Tubs, boxes, weave baskets and drawers filled with cleaned and ready to use products fill up the storage spaces in her studio in her home in Azaiba and this is where the magic happens. Spine, teeth or bone by bone, Alma creates something that truly gives its viewer an experience like no other.
Unlike many other artists, whose works convey a state of mind, emotion or event – Alma’s art is more sensual. It is a holistic experience for the onlooker with its variant shades, intricate minute details, and textures. As Alma said, “I’m only displaying what nature has provided me with.”
“When I have a canvas in front of me along with my little treasures, I just start putting them together. I cannot force my art, I tried in the past but the materials won’t allow it. Following what feels natural, and really I only mimic nature and keep the harmony that already exists and just maintains their order,” Alma explained about her process.
Hung on a bedroom wall, she explained one of her pieces.
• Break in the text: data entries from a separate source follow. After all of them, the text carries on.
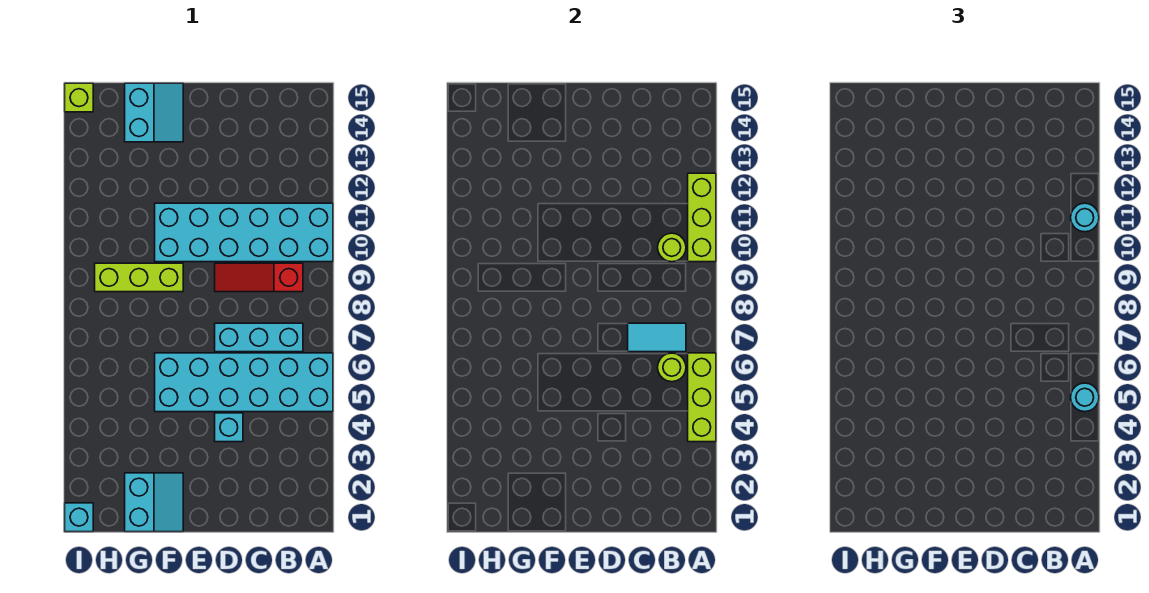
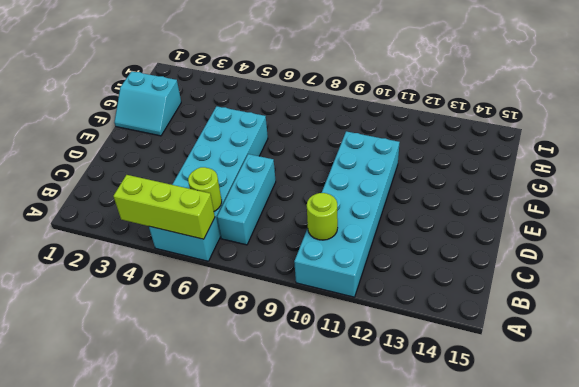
none -> red 1x3 slope [215,263,303,292]
none -> cyan 1x1 brick [215,413,243,442]
none -> lime 1x3 brick [95,263,183,292]

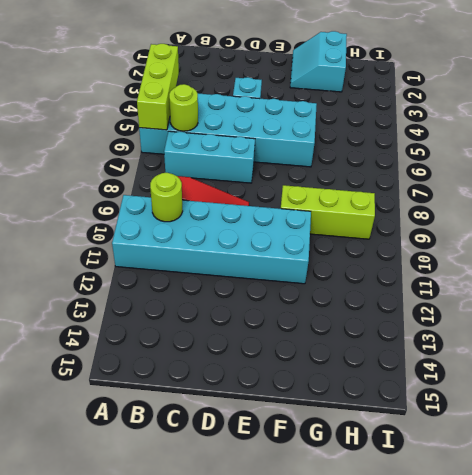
none -> cyan 2x2 slope [125,83,183,142]
none -> cyan 1x1 brick [65,503,93,532]
none -> lime 1x1 brick [65,83,93,112]

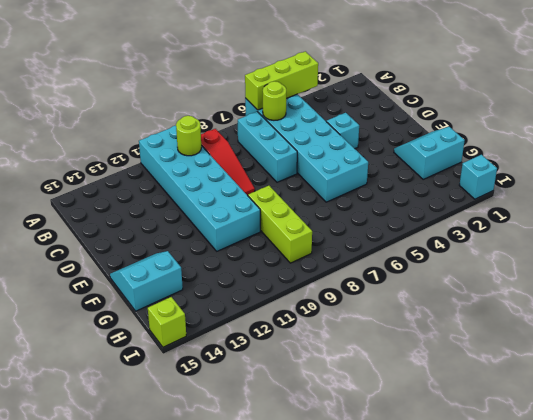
none -> lime 1x3 brick [688,173,716,262]
none -> cyan 1x2 tile [628,323,686,352]
none -> cyan 1x1 round brick [1071,383,1099,412]

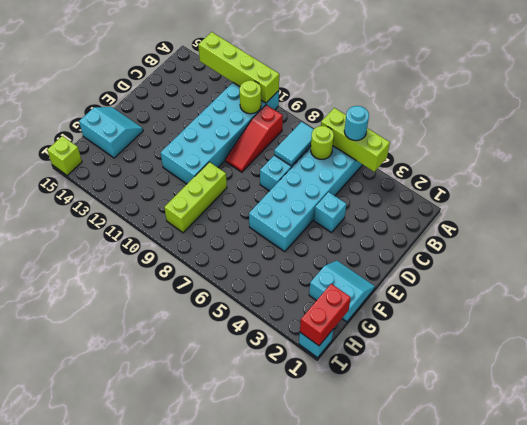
lime 1x4 brick [198,32,279,103] -> lime 1x3 brick [688,173,716,262]
red 1x2 brick [300,284,351,346] -> none
none -> cyan 1x1 round brick [1071,203,1099,232]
She said that when the sea urchin is broken, first one will notice triangular sections that form on the inside and then more trapezoidal rectangular sections that make the rest of it. At first, she had attempted to make them fit into the vision she had for her creation but soon gave up.
She said, “I had to let go and submit to the shapes that were in front of me, putting them together one piece at a time and it felt as if I was being guided by these pieces and their shape and natural qualities.”
She pointed to one of her other pieces that had bright blue hues, she explained, “it took me multiple attempts with a variety of mediums to try and finally be able to dye these pieces, I tried acrylics, food colours, natural dyes, and nothing worked till finally, I tried calligrapher’s ink! And voila, I mixed up the ink in a bucket and poured all the little bits of urchin into it. Because it soaks up the ink but the dye is still visible, the original colour determined the shade. Whilst some of the pieces turned bright blue the others remained a lighter shade or even reacted with the green to give off a teal or turquoise shade.”
Another piece that caught our eye was made with broken urchin bones in a square design with a circular negative space — gradually fading from green to white, Alma explained whilst showing us a sample that she was mimicking the colouring of the urchin’s bone. To us, it looked it like was almost as if the spherical remains were flattened out and displayed to us on a flat surface.
A free-flowing art form that is guided by nothing but nature and its form, Alma reiterated to us, “The size of my pieces and their composition are completely dependent on what I have and how much of it I have. Most times, small or large, I take a canvas and start in one corner and see what I create. I don’t have a plan, I just go with the flow and let nature take its toll.”